Nortel and Avaya cleared one of the last major hurdles on Thursday and the two were near to signing the paperwork on a deal, worth as much as $500-million (U.S.), a source familiar with the situation said.

The two companies had alerted some of their major customers and resellers during the week that a possible deal was in the works. Spokespeople from both Nortel and Avaya said their firms do not comment on "rumours or speculation."

Nortel's enterprise unit makes network equipment for businesses and other organizations and competes with Avaya, Cisco Systems Inc. and Siemens Enterprise Communications Inc.

The unit was responsible for 20 per cent of Nortel's business last year.

The recession, coupled with Nortel's decision to enter creditor protection in January, has hammered its enterprise sales.

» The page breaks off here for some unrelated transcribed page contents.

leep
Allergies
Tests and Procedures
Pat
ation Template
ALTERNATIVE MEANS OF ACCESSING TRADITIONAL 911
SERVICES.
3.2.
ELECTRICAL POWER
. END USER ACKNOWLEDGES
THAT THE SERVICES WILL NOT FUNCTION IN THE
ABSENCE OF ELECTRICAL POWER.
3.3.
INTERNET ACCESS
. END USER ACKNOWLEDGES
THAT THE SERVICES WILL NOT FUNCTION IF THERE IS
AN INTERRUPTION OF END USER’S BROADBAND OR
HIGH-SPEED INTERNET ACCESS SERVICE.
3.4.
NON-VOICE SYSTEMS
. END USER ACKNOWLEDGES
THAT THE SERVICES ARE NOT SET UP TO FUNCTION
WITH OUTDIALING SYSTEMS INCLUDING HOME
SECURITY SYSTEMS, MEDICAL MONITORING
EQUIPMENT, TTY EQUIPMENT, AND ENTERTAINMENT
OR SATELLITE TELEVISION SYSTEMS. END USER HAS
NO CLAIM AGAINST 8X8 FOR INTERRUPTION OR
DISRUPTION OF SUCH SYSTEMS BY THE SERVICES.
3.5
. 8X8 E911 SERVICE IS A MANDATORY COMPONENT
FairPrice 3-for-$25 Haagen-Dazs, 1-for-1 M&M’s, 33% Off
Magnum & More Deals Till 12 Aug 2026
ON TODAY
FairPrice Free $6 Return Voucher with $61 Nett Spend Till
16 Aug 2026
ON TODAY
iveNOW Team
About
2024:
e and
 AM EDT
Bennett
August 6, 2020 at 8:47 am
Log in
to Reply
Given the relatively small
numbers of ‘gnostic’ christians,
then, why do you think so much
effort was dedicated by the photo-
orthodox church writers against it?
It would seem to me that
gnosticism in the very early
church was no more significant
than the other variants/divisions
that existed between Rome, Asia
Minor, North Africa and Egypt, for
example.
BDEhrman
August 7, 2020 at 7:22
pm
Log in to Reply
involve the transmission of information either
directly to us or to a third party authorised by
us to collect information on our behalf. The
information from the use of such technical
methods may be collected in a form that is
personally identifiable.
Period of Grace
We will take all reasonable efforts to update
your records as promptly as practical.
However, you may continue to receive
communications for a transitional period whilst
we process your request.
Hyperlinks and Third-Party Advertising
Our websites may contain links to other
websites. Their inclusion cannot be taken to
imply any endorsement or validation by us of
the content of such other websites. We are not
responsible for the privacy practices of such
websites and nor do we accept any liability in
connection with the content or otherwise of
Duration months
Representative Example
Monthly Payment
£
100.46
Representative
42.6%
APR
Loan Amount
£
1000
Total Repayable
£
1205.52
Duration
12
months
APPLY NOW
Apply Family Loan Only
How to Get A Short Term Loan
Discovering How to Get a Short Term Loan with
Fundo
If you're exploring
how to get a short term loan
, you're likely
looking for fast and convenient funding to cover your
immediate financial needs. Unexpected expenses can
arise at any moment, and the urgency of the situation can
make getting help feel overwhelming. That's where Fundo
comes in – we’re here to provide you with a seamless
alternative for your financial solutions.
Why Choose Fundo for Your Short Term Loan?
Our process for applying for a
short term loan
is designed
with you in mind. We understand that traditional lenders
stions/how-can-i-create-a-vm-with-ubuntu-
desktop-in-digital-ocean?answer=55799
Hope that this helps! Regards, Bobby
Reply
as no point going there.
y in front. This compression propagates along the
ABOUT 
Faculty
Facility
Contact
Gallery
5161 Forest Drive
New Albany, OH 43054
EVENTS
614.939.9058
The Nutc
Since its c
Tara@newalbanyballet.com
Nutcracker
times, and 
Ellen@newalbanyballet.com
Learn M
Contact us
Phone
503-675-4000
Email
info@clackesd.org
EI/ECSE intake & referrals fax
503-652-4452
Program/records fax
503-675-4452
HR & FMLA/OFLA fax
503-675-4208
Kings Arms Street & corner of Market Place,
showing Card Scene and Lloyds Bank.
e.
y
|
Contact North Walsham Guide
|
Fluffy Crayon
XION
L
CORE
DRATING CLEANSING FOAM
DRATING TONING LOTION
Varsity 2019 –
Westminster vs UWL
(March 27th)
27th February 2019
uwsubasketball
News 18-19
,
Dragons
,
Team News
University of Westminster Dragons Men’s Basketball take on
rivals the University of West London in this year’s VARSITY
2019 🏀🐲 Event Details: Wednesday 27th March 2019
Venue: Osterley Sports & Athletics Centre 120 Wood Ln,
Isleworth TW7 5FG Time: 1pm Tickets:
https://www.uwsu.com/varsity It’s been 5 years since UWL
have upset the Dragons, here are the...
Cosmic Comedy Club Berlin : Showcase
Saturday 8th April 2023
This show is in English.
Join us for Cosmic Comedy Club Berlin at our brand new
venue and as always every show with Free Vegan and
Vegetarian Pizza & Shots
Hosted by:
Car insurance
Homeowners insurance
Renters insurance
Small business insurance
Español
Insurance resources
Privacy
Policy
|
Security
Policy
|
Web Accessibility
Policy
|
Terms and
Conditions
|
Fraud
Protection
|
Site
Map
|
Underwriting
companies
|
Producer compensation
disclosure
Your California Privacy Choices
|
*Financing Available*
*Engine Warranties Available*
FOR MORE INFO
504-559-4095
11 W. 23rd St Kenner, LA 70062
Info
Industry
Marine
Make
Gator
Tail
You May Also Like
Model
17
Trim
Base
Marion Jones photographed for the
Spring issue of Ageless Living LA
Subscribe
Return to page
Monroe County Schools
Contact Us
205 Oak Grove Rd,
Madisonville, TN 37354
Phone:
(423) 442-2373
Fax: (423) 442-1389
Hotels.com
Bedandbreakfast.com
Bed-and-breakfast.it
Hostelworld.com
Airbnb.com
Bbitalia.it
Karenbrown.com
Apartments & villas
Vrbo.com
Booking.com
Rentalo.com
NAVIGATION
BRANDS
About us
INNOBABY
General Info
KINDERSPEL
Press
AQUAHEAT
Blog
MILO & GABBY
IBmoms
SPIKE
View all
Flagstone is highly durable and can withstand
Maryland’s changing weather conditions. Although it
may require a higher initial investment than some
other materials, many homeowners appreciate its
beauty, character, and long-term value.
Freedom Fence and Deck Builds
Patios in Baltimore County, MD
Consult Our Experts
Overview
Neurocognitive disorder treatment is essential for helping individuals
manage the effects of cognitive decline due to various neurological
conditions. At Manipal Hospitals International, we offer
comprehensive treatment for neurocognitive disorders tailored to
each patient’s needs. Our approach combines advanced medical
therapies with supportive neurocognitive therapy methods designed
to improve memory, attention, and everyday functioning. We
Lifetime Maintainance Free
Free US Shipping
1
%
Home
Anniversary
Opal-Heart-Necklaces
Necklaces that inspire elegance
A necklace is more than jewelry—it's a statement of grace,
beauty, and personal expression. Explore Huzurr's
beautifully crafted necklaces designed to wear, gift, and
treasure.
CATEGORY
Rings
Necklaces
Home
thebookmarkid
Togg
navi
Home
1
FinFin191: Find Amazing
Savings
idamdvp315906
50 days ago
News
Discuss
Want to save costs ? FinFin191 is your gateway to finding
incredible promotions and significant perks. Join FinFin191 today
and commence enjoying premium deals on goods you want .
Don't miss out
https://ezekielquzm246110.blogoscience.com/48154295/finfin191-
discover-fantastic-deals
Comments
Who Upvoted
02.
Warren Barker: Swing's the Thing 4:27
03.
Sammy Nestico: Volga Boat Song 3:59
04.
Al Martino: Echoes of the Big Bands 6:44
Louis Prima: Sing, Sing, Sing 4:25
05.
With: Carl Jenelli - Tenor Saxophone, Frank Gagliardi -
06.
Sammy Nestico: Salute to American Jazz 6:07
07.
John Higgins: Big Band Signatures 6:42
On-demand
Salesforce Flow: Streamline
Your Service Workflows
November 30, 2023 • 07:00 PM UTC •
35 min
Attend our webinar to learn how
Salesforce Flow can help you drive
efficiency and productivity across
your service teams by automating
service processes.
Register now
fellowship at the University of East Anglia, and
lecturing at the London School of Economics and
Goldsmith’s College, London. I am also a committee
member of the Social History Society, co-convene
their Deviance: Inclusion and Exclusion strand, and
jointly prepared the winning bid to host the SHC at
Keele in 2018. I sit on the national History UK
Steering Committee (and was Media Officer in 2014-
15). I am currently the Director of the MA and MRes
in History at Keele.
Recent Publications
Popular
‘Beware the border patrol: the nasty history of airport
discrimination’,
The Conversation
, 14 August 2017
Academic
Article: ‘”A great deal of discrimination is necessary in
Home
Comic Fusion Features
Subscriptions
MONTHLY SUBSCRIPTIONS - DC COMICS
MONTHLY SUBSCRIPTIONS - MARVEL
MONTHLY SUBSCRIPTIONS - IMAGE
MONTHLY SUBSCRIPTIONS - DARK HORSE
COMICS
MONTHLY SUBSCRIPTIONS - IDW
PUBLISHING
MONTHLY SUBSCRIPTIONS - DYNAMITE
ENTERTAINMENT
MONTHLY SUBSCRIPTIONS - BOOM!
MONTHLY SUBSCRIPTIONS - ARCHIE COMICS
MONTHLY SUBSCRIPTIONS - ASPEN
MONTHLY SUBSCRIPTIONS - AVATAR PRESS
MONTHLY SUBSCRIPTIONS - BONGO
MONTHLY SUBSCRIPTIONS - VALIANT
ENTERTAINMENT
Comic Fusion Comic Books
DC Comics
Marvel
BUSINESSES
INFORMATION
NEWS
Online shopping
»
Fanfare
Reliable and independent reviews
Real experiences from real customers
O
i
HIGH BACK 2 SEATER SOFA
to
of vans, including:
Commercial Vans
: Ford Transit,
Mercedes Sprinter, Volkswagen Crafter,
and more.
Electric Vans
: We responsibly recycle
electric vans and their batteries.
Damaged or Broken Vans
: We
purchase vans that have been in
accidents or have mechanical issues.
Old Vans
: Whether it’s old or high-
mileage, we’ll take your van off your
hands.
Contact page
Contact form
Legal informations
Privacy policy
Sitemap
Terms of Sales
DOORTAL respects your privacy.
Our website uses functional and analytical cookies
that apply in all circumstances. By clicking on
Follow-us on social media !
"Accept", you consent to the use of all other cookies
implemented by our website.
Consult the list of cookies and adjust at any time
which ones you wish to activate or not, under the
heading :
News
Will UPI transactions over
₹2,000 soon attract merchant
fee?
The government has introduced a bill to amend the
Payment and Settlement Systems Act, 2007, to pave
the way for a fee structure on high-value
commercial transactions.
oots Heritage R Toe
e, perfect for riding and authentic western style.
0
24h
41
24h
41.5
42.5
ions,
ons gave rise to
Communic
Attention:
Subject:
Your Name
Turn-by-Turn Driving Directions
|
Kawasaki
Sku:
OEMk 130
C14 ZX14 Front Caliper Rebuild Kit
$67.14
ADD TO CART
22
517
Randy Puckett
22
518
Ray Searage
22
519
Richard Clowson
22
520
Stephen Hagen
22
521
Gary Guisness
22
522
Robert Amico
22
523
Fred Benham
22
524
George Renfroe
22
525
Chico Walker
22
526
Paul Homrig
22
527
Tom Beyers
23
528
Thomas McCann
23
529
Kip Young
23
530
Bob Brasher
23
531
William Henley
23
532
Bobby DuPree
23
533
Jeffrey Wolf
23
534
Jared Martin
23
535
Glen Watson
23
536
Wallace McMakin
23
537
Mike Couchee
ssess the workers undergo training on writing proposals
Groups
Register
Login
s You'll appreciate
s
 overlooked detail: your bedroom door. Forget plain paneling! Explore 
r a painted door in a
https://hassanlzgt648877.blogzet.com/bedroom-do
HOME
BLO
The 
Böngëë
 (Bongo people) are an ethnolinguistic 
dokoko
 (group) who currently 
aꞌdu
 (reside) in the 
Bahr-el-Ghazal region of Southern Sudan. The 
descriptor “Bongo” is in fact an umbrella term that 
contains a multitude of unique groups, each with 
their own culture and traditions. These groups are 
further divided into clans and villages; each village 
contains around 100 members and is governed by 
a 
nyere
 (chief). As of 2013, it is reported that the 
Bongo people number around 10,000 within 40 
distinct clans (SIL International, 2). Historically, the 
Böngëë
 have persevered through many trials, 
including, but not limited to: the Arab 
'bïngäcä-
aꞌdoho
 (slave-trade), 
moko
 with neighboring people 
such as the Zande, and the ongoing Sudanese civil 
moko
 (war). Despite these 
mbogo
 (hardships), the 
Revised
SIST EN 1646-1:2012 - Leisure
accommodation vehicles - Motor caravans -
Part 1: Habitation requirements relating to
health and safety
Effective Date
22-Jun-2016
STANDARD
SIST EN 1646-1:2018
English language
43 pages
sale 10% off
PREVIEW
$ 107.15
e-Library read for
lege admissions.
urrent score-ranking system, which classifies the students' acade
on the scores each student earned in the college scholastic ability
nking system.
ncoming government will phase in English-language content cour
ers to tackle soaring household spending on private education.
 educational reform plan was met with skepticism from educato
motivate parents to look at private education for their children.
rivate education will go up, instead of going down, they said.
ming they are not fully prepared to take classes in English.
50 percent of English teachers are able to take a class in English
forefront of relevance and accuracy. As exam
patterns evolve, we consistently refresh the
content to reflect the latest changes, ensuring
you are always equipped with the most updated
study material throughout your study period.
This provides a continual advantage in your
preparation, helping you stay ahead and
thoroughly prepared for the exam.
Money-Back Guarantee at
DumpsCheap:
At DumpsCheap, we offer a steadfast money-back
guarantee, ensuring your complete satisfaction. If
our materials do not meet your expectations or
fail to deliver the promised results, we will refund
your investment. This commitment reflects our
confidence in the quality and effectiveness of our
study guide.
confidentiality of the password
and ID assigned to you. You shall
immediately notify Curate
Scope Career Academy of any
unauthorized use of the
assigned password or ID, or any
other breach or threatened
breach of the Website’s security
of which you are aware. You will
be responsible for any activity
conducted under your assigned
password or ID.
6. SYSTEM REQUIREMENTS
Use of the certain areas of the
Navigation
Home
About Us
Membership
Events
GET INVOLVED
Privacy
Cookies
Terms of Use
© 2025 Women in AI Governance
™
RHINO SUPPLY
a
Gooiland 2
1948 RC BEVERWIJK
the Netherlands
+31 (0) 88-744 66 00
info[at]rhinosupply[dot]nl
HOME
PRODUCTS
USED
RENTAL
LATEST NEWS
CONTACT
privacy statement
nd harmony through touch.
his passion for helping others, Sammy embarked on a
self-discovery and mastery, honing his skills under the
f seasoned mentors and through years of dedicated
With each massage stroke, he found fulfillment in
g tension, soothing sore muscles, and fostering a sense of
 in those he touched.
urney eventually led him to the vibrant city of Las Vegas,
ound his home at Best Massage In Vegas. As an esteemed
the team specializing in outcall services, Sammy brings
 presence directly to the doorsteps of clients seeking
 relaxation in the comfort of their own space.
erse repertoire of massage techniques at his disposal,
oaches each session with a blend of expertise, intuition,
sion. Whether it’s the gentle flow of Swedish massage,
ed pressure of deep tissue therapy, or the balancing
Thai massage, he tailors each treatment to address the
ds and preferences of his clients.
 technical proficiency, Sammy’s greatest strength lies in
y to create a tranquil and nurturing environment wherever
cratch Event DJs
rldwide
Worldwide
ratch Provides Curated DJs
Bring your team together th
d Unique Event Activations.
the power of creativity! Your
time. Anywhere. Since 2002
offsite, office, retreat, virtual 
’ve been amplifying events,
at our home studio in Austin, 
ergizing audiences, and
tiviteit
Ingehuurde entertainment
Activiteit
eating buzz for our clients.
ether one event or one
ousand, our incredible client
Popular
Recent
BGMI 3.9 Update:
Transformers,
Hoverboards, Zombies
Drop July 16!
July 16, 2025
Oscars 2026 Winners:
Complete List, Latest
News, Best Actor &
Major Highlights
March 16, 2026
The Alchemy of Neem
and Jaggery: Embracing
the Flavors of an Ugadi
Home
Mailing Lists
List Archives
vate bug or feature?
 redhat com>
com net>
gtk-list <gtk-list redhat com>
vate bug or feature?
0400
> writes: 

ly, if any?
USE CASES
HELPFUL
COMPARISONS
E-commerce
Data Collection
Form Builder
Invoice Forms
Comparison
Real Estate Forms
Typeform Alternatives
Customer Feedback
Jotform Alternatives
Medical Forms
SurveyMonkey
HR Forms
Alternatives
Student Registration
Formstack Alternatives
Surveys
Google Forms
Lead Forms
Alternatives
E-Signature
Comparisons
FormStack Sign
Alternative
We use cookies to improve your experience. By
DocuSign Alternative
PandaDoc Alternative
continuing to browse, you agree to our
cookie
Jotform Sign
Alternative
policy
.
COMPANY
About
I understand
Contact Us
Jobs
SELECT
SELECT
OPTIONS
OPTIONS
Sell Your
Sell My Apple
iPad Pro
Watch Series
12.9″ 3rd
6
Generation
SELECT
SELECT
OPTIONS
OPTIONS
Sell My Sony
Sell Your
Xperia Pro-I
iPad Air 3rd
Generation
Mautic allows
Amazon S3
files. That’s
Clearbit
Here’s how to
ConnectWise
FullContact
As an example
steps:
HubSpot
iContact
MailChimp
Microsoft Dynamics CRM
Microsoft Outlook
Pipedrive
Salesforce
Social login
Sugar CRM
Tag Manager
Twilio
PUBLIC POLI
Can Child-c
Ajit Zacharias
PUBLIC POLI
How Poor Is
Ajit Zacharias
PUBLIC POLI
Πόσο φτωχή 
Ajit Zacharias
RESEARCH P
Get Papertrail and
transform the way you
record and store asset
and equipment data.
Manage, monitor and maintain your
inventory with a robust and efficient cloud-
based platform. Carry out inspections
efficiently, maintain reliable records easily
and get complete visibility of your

Revenue from the unit fell 41 per cent in the first quarter from a year earlier, to $395-million.

Avaya's decision to go after Nortel's enterprise assets marks a dramatic turnaround of fortunes. Just two years ago, the Basking Ridge, N.J.-based equipment maker faced its own financial crisis and Nortel emerged as a potential buyer.

Those discussions reportedly fell through because the parties could not agree on price and terms of payment; Avaya was instead purchased by private equity firms Silver Lake Partners and TPG Inc. for $8.2-billion.

Avaya has since emerged as one of the few profitable players left in the industry. Last December, senior executives said they were winning new business at the expense of Nortel because of their competitor's financial troubles.

The turn of events is particularly poignant for Mike Zafirovski, Nortel's chief executive officer, who had hoped to expand business by scoring a major acquisition such as Avaya, but now finds himself on the other side of a consolidating market.

Nortel's decision to sell its wireless assets to Nokia Siemens for $650-million will preserve at least 2,500 of 4,100 jobs in Canada and the United States, the companies said.

A rival bid could emerge over the next three weeks, but analysts say one is unlikely.

Nortel's creditors, meanwhile, filed a motion in U.S. bankruptcy court yesterday, objecting to the deal with Nokia Siemens.

The main group representing creditors complained that the terms of the bid could stifle other offers because the rules tipped the process in Nokia Siemens' favour.